Continue the text on African business opportunities from where it stops, after the sentence naming Paga, PayAttitude, SimplePay and PayWithCapture.

## [EXTRACT PROVIDED]
════════

8.) Apps and Online Services
There’s a digital revolution taking over Africa. These days, many services now have an app or are going online. Africa’s digital economy is growing really fast.
These days, there’s almost an app or online service for anything you want.
If you’re looking for a suitable hotel accommodation in Nigeria, Hotels.ng and Jovago.com are now the biggest online services in the hotel booking business. Recently, Hotels.ng attracted an investment of $1.2 million.
If you want to watch African movies on the fly, there’s an app for that. IrokoTV is an app that gives you access to 5,000+ African movies on your mobile phone.
In January 2016, IrokoTV secured an additional $19 million in investment funding to expand its presence across Africa.
If you’d like to order bespoke furniture pieces without having to run after artisans or worry about quality, there’s an online service for that too. Showroom.ng is a Nigerian startup that’s changing how people buy furniture in Africa’s biggest economy.
In 2016, more apps and online services will launch across Africa to solve problems and provide value. And more millionaires will be made in the process.
9) Payment Solutions
Every year in Africa, over $100 billion in transactions are still done in cash. This presents a huge and lucrative financial services opportunity for savvy entrepreneurs.
Since M-Pesa was introduced in East Africa, the transformational mobile-based money transfer and payment service has proved to be phenomenal in Kenya and Tanzania, where the platform handles over 200 million person-to-person transactions every year.
In other parts of Africa, there is a huge scramble for Africa’s next big money transfer and payment service.
In Nigeria alone, several promising businesses are jostling to dominate Africa’s biggest economy. Some of the top contenders are Paga, PayAttitude, SimplePay and PayWithCapture.

════════

## [GIVEN ENTRIES]
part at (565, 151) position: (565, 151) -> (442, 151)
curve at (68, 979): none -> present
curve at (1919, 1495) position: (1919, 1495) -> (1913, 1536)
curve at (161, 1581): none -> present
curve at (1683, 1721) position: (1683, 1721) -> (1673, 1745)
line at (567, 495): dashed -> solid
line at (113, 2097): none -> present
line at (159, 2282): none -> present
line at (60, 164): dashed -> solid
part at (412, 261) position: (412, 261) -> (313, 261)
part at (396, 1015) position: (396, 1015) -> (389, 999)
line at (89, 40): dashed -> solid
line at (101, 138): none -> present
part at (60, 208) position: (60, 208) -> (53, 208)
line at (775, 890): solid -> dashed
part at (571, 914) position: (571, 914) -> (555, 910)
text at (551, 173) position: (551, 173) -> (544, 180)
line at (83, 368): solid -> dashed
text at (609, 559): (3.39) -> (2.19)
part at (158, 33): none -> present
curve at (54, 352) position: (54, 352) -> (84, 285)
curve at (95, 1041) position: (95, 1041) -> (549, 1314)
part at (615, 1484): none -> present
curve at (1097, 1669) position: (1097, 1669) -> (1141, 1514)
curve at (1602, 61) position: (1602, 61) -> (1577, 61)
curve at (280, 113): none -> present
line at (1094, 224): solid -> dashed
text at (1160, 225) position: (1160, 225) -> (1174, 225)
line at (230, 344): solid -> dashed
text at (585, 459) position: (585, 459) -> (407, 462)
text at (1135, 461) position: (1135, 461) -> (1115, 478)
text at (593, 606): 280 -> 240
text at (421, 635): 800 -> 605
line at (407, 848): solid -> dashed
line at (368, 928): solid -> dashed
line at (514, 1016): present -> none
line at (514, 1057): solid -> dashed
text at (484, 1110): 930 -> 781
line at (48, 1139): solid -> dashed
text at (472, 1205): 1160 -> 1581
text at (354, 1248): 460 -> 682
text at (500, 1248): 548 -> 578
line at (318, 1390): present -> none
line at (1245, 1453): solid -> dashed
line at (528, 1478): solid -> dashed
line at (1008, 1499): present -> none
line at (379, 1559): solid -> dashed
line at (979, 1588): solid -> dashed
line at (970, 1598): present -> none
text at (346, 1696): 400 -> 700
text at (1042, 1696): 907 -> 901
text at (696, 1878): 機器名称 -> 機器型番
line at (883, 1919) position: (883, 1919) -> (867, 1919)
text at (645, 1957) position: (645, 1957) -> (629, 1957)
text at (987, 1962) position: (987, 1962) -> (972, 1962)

════════

## [EXERCISE RESULT]
Less than six months ago, Paga attracted a $13 million investment to expand its business within and outside Nigeria. It’s a huge bet that has the potential to really pay off.
Payment solutions will be a key area to watch in 2016.
10) Real Estate
Africa’s real estate market is a multi-billion dollar opportunity, and several new millionaires will build their fortunes in this market.
In almost every corner of the continent, real estate projects are emerging. The biggest attractions are high-rise hotels and office buildings, residential homes and apartments, and shopping malls.
In Nigeria alone, there is a shortfall of 17 million housing units, with a funding requirement of $363 billion.
In Angola’s capital, Luanda, prime office rents are among the highest in the world at US$150 per sq metre per month.
In Mozambique, property prices at the sea ports, particularly for warehouses, are one of Africa’s most expensive.
The key markets for real estate on every investor’s agenda are Angola, Nigeria, Egypt, Mozambique, South Africa and Kenya. All of these countries are experiencing a real estate boom like never before in history.
Africa’s large and youthful population, an expanding middle class, increasing urbanization, influx of expatriates and multinational companies are the key drivers of demand for both commercial and residential real estate.
11) Startup financing
Investing in startup and early-stage businesses is on the rise globally, accounting for 67 percent of all venture capital (VC) funds in North America and increasing 19-fold in Europe.
Across Africa, start-up companies are attracting the interest of venture capital, private equity, social impact funds and angel investors who are looking for higher returns on invested capital.
In 2015 alone, the amount of capital invested in African startup businesses was roughly $0.5 billion. And in 2016, this figure is expected to double.
As Africa’s young entrepreneurs continue to come up with brilliant business ideas that have the potential to significantly disrupt both new and established markets, it’s almost impossible for investors to ignore the lure of attractive investment returns.
As of January 2016, there are now more than 200 investment organisations, firms and platforms that are focused on investing in early-stage African businesses.